Cybercrime has become a threat to the nation’s economic and security interests, according to a report released Monday by a Congressional research and investigation agency.
Cybercrime in its various forms — computer crime, identity theft and phishing — costs the U.S. economy some US$117.5 billion a year, reported the Government Accountability Office (GAO).
“These projected losses are based on direct and indirect costs that may include actual money stolen, estimated cost of intellectual property stolen, and recovery cost of repairing or replacing damaged networks and equipment,” says the report, released through the offices of Reps. Bennie G. Thompson (D-Miss.), chairman of the committee on Homeland Security, and James R. Langevin (D-R.I.), chairman of the subcommittee on Emerging Threats, Cybersecurity, Science and Technology.
Losses Underreported
As staggering as the losses pegged to cybercrime are, they may even be worse than estimated, according to the lead author of the report, GAO Director of IT Management Issues David A. Powner.
“Whatever is reported by organizations, most of that will likely be underreported because of disincentives to report losses,” he told TechNewsWorld.
Reporting remains a major challenge to fighting cybercrime, Powner noted.
“There are many companies that won’t report for many reasons, one of which is they don’t want negative information out that will affect their stock price and other corporate positions,” he told TechNewsWorld.
Control Freaks
What’s more, he added, a lot of cybercrime goes undetected.
“So you’ve got a twofold issue,” he said. “Some crime is undetected by organizations and some businesses are making trade-offs between whether they want to report and disclose or not report and disclose crimes.”
When bad things happen to a company, they like to control the situation, which many feel they can’t do if they have government investigators crawling all over their premises, maintained Jeff Bedser, president and COO of the Internet Crimes Group, a cybercrime consulting and investigations firm in Princeton, N.J.
Oftentimes, businesses just want to clean up a problem internally and move on with their business, he explained.
“If they bring in government, the investigative period tends to be longer and a perceived lack of communication from the FBI and such back to the company makes them hesitate at giving up control,” he told TechNewsWorld.
Better People
Moreover, he continued, there’s a feeling in companies that they have better personnel than governments to handle incidents of cybercrime.
“There’s more expertise in the private sector, where it’s easier for a corporation to have an instant response team of professionals that deal with these issues,” Bedser said. “They can go in, figure out what happened, clean it up, fix it and keep the business running quicker and more effectively than calling in criminal investigators to look into the problem.”
The GAO report acknowledges that certain personnel policies at federal law enforcement agencies may be hurting the fight against cybercrime.

• **TASKS TO COMPLETE**:
A. Decide whether each statement below agrees with the cybercrime article. For each, answer yes or no and quote the words from the article that decide it.
(i) The GAO put the annual cost of cybercrime to the U.S. economy at roughly US$117.5 billion.
(ii) Powner thinks the losses that organizations report probably overstate what cybercrime actually costs them.
(iii) Bedser says that bringing in government investigators tends to make the investigative period shorter.
B. Carry on the cybercrime article from its final sentence, writing a few more paragraphs in the same news style.

• **THE DATA**:
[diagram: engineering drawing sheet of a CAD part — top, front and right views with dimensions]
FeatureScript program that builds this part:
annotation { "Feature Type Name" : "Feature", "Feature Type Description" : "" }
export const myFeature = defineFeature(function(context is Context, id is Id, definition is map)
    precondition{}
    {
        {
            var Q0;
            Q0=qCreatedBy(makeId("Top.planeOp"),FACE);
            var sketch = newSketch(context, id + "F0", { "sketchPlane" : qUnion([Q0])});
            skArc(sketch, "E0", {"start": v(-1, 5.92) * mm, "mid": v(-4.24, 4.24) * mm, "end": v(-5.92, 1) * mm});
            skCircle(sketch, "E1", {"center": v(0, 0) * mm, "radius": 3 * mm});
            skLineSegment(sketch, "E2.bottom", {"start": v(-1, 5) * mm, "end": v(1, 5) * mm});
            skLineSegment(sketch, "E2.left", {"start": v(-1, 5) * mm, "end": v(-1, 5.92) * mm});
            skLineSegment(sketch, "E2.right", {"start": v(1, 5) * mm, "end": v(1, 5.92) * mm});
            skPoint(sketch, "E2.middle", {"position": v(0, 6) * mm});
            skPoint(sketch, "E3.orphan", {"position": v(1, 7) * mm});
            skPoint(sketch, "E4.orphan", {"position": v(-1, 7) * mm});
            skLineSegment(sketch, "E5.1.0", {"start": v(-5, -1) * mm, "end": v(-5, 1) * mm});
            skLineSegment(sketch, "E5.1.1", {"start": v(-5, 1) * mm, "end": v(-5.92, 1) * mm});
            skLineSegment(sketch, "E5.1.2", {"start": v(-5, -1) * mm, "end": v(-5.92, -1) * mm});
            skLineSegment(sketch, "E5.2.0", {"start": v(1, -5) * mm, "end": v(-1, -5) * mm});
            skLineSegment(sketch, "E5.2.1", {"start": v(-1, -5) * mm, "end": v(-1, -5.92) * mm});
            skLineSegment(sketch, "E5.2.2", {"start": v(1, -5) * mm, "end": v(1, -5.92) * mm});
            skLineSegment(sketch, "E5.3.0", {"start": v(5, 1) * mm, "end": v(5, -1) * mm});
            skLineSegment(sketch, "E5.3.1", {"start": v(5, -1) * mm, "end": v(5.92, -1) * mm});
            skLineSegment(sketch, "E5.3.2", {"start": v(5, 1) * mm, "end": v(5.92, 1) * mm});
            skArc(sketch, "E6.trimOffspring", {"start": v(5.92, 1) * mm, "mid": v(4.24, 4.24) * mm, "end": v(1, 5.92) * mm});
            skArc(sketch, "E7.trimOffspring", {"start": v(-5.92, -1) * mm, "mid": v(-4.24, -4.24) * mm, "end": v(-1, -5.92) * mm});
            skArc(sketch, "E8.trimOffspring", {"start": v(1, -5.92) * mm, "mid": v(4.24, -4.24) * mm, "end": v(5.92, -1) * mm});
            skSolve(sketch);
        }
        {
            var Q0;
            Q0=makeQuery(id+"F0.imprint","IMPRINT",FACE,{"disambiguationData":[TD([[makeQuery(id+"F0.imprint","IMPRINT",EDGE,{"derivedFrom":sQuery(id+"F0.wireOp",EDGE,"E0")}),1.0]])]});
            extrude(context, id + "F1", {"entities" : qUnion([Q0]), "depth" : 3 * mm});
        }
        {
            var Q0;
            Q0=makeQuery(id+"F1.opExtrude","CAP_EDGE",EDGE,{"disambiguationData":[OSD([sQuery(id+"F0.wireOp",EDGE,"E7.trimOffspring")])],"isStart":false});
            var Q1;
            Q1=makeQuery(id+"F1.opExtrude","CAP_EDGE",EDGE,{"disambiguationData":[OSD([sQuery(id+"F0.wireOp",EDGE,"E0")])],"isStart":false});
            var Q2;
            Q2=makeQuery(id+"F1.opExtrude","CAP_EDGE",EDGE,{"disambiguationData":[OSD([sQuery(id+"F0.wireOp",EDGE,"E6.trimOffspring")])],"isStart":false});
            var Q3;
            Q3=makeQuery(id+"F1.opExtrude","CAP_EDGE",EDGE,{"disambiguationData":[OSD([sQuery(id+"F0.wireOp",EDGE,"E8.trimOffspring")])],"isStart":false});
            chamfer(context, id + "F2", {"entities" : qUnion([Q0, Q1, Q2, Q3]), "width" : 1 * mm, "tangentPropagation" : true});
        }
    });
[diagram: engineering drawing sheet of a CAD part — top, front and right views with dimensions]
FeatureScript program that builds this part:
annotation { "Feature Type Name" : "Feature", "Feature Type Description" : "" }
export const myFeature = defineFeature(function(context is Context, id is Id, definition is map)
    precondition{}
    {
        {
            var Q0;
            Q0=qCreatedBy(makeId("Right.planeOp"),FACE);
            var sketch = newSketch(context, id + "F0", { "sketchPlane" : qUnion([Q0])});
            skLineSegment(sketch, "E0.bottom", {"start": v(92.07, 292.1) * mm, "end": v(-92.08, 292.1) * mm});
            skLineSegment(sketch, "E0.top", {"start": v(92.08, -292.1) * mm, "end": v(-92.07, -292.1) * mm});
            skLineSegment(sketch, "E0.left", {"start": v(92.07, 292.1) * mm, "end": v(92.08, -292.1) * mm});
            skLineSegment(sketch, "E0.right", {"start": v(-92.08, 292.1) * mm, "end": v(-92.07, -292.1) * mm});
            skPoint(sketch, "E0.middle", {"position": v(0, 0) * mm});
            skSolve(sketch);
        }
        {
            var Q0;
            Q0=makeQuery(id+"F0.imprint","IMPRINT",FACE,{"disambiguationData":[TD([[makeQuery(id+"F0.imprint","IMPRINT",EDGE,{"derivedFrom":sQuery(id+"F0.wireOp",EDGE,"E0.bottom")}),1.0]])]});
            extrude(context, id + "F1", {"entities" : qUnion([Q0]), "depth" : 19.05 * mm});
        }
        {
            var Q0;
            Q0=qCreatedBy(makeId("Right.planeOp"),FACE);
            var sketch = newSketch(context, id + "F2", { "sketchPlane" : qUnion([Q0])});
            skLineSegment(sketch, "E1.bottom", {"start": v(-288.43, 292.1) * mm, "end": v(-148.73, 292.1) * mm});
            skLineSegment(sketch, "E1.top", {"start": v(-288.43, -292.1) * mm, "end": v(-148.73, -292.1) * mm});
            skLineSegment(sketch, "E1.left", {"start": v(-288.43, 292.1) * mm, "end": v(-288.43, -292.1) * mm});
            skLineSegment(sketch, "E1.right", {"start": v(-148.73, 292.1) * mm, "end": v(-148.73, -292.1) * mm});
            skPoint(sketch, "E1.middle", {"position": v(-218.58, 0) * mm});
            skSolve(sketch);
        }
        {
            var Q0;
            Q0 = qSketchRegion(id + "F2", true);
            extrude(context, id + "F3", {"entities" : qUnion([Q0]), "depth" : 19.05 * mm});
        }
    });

• **ACTIVITY ANSWERS**:
A.
(i) Yes: "costs the U.S. economy some US$117.5 billion a year"
(ii) No: "most of that will likely be underreported because of disincentives to report losses"
(iii) No: "the investigative period tends to be longer"

B.
“[S]taff rotation policies at key law enforcement agencies may hinder the agencies’ abilities to retain analytical and technical capabilities supporting law enforcement,” the report observes.
“In order to address the challenge of ensuring adequate law enforcement analytical and technical capabilities,” it continues, “we are recommending that the Attorney General and the Secretary of Homeland Security reassess and modify, as appropriate, current rotation policies to retain key expertise necessary to investigate and prosecute cybercrime.”
Negligible Amounts
From the business’s point of view, once a security issue has been resolved internally, reporting it to a government agency becomes problematic, Bedser contended.
Companies, he said, think like this: “If we’ve already dealt with the problem, cleaned it up and our business is running, if we report it to the government, we’ll have to take those systems offline and have another investigation going on that will interfere with business.”
That’s the way things have typically been done for the last decade, he declared, “and I don’t see that attitude changing drastically.”
Some companies, he added, are also willing to treat cybercrime losses as a simple cost of doing business rather than some catastrophic event that requires outside intervention.
Some banks, for example, can experience phishing losses as high as $1 million a month, he noted. “That’s just a rounding error for the type of money that they’re dealing with,” he said.
Eroding Consumer Confidence
Cybercrime has reached the point where it is undermining consumer confidence in electronic commerce, contended Ron O’Brien, a senior security analyst with Sophos in Burlington, Mass.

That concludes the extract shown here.